Revitalisasi pertanian harus menjadi sebuah kebijkan prioritas karena sektor pertanian di Indonesia selama dua dekade terakhir sangat mengecewakan sekali, mulai dari kesejahteraan para petani, kemandirian akan kebutuhan pangan hingga perkembangan pertanian itu sendiri.
Dewasa ini nampaknya yang menjadi permasalahan penting adalah penyusutan lahan persawahan hingga ada wacana pemerintah untuk menyewa sawah seluas 570.000 Ha melalui BUMN untuk ditanami padi (Kompas, 13 Mei 2011). Namun seperti di samapaikan Irawan dalam (www.ki.or.id) bahwa para petani juga memiliki kesulitan tentang
1.      Kendala struktural sumberdaya lahan
2.      Rendahnya akses terhadap input pertanian penting
3.      Minimnya terhadap modal dan dana serta
4.      Banyaknya masalah pada pemasaran output mereka.
Sehingga kebijakan revitalisasi pertanian harus diarahkan unutk memutus rantai penghalang bagi petani dalam memperoleh keadilan mulai dari aspek produksi, distribusi bahkan konsumsi.
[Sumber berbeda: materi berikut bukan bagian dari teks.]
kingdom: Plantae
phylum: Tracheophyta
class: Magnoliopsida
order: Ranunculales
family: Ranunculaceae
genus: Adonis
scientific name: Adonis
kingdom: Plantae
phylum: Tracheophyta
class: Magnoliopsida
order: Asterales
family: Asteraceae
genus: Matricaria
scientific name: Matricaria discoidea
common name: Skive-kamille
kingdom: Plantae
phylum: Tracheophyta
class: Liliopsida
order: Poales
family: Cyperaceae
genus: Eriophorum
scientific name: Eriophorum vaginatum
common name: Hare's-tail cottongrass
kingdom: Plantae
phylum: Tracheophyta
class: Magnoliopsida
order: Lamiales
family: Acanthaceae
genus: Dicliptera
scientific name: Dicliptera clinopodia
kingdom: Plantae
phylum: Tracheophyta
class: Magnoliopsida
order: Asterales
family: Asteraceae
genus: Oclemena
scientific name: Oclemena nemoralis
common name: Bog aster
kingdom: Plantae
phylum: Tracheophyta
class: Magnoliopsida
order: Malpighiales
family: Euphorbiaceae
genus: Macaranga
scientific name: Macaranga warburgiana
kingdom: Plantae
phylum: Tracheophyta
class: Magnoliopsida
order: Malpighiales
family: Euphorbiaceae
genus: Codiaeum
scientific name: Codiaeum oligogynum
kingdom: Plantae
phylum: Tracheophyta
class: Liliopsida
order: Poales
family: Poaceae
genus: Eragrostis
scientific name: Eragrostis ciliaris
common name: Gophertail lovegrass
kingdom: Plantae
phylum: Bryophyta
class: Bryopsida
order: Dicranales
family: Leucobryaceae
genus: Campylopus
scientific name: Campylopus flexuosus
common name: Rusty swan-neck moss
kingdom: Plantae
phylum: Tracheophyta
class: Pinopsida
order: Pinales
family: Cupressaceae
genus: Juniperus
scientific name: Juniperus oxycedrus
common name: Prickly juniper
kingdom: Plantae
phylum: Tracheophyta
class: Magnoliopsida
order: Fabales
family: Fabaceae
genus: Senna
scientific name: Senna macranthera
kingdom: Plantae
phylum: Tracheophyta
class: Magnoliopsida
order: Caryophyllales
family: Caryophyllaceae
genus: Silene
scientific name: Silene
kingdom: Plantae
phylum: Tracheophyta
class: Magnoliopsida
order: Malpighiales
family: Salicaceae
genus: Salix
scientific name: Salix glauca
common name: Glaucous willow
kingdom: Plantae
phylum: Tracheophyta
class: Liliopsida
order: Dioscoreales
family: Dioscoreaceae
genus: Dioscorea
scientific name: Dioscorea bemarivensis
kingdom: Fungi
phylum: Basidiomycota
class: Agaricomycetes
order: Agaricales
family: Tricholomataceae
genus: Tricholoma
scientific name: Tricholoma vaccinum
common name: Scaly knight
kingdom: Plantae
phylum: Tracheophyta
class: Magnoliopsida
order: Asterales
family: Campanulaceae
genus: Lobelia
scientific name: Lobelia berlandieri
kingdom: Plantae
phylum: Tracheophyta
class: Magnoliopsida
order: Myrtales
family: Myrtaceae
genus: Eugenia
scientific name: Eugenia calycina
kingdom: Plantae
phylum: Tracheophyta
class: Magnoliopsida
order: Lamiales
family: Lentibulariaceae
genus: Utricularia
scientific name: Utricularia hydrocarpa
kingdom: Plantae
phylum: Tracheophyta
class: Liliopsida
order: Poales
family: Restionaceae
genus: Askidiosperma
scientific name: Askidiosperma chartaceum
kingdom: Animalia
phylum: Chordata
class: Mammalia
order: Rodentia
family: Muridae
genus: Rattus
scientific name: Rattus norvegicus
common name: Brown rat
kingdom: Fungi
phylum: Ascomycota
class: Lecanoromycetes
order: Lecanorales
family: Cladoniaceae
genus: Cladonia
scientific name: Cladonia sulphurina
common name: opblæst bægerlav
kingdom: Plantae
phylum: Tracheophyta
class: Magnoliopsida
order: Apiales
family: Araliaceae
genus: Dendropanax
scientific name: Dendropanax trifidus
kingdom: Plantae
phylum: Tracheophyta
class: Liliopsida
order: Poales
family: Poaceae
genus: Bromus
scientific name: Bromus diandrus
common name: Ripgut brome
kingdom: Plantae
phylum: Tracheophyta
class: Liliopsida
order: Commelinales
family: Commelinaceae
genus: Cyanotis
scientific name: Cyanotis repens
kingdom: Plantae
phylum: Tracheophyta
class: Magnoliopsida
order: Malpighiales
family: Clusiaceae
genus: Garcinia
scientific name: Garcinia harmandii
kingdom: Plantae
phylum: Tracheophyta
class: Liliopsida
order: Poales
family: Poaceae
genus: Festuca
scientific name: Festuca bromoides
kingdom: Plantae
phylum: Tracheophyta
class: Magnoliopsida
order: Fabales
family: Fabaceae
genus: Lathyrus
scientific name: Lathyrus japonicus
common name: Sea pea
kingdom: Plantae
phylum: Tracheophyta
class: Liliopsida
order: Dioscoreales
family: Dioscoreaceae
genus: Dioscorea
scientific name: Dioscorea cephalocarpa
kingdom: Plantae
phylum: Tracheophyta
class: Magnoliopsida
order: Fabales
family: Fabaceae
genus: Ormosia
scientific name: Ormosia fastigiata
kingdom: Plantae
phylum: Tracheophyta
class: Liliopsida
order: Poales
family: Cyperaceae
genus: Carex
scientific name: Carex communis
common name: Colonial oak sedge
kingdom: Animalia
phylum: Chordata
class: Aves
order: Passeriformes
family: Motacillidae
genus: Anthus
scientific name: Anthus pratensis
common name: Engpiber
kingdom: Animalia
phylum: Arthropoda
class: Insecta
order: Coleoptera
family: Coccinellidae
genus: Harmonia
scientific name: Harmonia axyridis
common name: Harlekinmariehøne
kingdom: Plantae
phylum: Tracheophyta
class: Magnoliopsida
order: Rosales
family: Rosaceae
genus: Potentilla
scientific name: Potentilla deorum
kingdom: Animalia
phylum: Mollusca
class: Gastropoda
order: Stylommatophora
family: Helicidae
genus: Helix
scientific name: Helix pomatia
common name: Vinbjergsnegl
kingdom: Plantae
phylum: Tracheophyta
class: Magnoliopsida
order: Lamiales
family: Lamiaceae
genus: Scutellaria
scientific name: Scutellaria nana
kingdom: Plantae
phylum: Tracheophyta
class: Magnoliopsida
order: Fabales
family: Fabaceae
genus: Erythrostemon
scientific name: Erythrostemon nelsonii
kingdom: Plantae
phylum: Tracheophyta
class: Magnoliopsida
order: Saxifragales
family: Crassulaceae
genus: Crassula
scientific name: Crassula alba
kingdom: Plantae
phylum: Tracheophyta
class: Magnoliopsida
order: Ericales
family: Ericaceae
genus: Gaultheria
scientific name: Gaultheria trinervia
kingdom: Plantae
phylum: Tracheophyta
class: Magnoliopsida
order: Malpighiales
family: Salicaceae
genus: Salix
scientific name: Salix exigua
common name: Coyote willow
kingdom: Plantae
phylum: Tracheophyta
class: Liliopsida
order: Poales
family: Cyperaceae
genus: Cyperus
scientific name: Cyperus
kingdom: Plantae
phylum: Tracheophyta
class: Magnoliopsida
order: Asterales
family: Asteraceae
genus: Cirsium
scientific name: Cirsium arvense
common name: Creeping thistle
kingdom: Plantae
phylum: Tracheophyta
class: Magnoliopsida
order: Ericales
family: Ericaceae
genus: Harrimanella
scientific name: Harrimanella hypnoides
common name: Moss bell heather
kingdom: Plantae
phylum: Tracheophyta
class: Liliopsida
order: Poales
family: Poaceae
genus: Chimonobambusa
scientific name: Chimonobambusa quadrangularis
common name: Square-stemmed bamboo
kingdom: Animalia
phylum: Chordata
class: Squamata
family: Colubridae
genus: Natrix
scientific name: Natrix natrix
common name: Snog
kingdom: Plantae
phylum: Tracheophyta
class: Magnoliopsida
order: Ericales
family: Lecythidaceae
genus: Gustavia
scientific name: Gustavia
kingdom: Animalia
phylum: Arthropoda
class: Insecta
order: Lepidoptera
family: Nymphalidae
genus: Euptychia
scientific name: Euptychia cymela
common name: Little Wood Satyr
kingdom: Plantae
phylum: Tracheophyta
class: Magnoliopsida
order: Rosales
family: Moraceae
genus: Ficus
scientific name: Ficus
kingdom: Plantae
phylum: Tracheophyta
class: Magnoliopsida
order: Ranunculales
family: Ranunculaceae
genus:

Krisis ketahanan pangan berakar dari kebijakan pembangunan pertanian yang mengedepankn pada aspek swasembada pangan sebagai proioritas, dimana  upaya tersebut diidentiukan dengan upaya modernisasi pertanian.
Revolusi hijau sebagai bentuk modernisasi pertanian yang meskipun secara makro telah mampu meningkatkan kesejahteraan masyarakat akan tetapi secara mikro masih negatif bagi para petani. Menurunnya pendapatan petani secara jangka panjang menyebabkan peningkatan kemiskinan di pedesaan yang berujung pada krisis pangan. Kondisi inilah yang menjadi alasan untuk melakukan pendefinisian kembali pembangunan pertanian melalui kebijkan revitalisasi pertanian. Revitalisasi tidak semata-mata berorientasi pada ketahanan pangan namun yang lebih substansial adalah makin terbukanya akses masyarakat terhadap pangan. Dengan akses ini masyarakat khususnya petani akan dapat memiliki keberdayaan secara komperehensif terhadap produksi, distribusi dan konsumsi hasil pertanian.


Sutanto, Yusuf. 2006. Revitalisasi Pertanian dan Dialog Peradaban. Jakarta : Penerbit Buku Kompas.
Todaro, Michael P. 2006. Economic Development, 9th edition, Longman, New York and London.